Mr Pip by Lloyd Jones is narrated by a girl in 1990s Bougainville who is introduced to the Charles Dickens book Great Expectations by a whitefella living on the island who becomes the local schoolteacher. At first this book travels merrily along and all seems right with the world despite the backdrop of civil unrest and social fracture which is hinted at but not detailed. I began to think that this book would be taught in Year 8 schools in the near future as a companion piece to the teaching of Great Expectations. I guess I should have known that things would get more dark and foreboding (it is the Booker prize after all), and it quickly does, when the civil unrest arrives in the village of our heroine.
It is a book written with great clarity on the scale of the individual. I am tempted to talk about the setting of the book as a microcosm, but I think I prefer to think of it as a place unto its own, not symbolic or allegorical. But despite its remoteness from my life or anything I have ever experienced, I found lots of ways to empathise with the main characters which I suppose reading and finding a love of reading is all about.
Likewise, I loved how the narrator in The Reluctant Fundamentalist (Mohsin Hamid) asserts his understanding of and empathy for the ‘listener’ [reader] right from the first sentence. The entire book is carried on as a monologue, with the narrator addressing an American visitor to Pakistan over the course of tea and a meal in a tea house in Lahore. Although this narrative construct fell flat for me a bit (interruptions of the narrator’s tale to ask his visitor why he’s looking worried, or would he like to eat now came off a bit like “What’s that Skip? There’s a fire in the old mill?”) I thought it was an admirable experiment and for the most part worked for me. I had a good friend at uni who came from Pakistan, so I applied his face and personality to the narrator, and as a result, found a way to identify with some of the experiences the narrator goes through as a Pakistani student at Princeton and in the early months of his finance career in NYC.
Some of the reviews I’ve read on line of this book seem to get tied up with the depiction of 9/11 in this book and some seem to see it as yet another offering to the fundamentalism vs secularism debate. These reviews frankly put me right off reading this book until of course I had to because it was shortlisted. I am pleased that I did read it in the end. I found it a really engaging book, which has given me lots to consider in the days since finishing it. Not really having spent any time in America since prior to The W taking office, I understand there have been many changes to daily life there which I have trouble reconciling with my memories of the place. In a way, I think reading The Reluctant Fundamentalist as an outsider (albeit with a bit of inside information) made it a little more enjoyable for me than those readers who might be a bit closer to the action.
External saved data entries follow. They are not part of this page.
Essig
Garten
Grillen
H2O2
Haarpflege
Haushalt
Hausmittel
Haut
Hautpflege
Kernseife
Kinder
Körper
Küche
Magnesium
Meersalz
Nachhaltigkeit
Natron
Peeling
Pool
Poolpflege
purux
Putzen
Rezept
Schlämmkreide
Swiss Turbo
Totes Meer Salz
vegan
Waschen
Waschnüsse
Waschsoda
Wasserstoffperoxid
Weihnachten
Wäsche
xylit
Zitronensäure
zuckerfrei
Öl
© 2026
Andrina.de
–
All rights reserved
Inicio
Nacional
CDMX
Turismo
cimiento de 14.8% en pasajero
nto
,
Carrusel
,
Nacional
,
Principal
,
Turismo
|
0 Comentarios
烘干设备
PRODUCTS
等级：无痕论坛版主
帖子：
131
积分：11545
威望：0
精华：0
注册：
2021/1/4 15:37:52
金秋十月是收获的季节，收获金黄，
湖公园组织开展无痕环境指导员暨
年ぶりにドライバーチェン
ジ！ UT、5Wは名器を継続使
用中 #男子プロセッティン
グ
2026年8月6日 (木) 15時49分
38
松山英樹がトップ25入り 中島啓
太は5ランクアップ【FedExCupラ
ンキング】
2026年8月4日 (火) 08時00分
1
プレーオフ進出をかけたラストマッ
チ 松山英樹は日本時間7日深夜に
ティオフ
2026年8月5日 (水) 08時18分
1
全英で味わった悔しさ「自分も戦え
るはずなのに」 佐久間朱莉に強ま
It’s hard for me to explain and it’s probably best discussed in person over a coffee – but in any case I recommend this book highly.
Unfortunately, it looks like that’s all of the shortlisted books I’ll get to read before the winner is announced on 6th October. What few copies of the two remaining books on the list, Darkmans (Nicola Barker) and Animal’s People (Indra Sinha), were available in Australia got snapped up the minute the shortlist was announced, and no – the library was a bit too slow on the uptake. They ordered the books at the end of August and no sign of their arrival yet.
This weekend… the AFL Grand Final (nothing to see for the Swans fans but I’ll still watch anyway.) And a new project… not knitting, Bollywood ! I'll fill you in soon!